Your assignment
In the entries below, every line with the string "expression" is to be reported.

Data listing
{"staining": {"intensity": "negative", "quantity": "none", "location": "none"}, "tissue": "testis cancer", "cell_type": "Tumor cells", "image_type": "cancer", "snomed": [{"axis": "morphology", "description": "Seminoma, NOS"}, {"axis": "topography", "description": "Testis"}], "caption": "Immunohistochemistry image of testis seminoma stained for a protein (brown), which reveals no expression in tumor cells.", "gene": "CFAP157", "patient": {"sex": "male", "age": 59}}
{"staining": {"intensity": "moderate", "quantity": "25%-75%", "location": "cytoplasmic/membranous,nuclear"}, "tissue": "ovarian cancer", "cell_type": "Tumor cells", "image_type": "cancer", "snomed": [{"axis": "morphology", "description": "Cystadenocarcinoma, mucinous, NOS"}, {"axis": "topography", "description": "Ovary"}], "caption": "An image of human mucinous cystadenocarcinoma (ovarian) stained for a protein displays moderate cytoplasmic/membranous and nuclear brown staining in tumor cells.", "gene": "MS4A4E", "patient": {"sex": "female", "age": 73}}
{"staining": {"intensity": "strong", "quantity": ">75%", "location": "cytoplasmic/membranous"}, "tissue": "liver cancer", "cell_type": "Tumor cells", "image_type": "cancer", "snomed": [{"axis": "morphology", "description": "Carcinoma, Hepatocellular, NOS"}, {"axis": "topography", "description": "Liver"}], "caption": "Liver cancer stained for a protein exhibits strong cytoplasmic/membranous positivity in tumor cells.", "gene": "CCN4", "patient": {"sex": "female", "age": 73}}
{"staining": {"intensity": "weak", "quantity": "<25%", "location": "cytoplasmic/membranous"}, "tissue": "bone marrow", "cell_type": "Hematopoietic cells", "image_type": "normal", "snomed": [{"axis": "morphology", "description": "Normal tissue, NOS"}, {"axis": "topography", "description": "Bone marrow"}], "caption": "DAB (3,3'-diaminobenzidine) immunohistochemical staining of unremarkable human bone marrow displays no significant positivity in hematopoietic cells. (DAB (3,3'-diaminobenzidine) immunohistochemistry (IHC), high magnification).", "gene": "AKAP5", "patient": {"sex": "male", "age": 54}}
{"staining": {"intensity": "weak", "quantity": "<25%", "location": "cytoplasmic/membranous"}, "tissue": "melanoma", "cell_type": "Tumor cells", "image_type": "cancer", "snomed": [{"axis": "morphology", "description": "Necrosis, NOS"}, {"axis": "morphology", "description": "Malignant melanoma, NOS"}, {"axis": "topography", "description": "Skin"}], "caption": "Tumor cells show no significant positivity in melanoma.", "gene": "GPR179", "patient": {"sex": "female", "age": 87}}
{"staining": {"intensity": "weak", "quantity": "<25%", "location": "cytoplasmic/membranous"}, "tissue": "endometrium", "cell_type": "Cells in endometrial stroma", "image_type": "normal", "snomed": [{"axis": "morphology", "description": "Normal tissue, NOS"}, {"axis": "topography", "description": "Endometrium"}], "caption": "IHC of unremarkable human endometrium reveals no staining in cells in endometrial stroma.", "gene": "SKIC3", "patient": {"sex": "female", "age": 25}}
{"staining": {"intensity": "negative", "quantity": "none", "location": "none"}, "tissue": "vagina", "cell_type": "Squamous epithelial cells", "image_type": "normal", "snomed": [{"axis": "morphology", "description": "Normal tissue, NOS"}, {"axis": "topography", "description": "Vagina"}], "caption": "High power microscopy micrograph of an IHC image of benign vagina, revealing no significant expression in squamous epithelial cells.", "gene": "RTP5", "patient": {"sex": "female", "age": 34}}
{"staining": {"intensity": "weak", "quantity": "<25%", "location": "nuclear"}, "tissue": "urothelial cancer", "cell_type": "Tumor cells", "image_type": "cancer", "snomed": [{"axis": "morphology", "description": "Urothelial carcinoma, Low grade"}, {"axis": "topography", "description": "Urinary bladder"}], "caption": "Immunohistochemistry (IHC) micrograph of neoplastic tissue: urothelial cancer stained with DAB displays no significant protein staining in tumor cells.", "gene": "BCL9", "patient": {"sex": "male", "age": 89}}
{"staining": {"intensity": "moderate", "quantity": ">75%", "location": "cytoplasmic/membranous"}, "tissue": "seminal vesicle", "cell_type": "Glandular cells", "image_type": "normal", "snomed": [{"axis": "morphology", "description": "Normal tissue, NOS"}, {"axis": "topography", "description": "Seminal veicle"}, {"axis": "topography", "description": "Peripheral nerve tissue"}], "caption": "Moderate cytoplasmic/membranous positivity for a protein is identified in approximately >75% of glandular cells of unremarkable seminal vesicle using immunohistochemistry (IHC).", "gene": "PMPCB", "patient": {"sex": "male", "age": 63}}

Expected answer
{"staining": {"intensity": "negative", "quantity": "none", "location": "none"}, "tissue": "testis cancer", "cell_type": "Tumor cells", "image_type": "cancer", "snomed": [{"axis": "morphology", "description": "Seminoma, NOS"}, {"axis": "topography", "description": "Testis"}], "caption": "Immunohistochemistry image of testis seminoma stained for a protein (brown), which reveals no expression in tumor cells.", "gene": "CFAP157", "patient": {"sex": "male", "age": 59}}
{"staining": {"intensity": "negative", "quantity": "none", "location": "none"}, "tissue": "vagina", "cell_type": "Squamous epithelial cells", "image_type": "normal", "snomed": [{"axis": "morphology", "description": "Normal tissue, NOS"}, {"axis": "topography", "description": "Vagina"}], "caption": "High power microscopy micrograph of an IHC image of benign vagina, revealing no significant expression in squamous epithelial cells.", "gene": "RTP5", "patient": {"sex": "female", "age": 34}}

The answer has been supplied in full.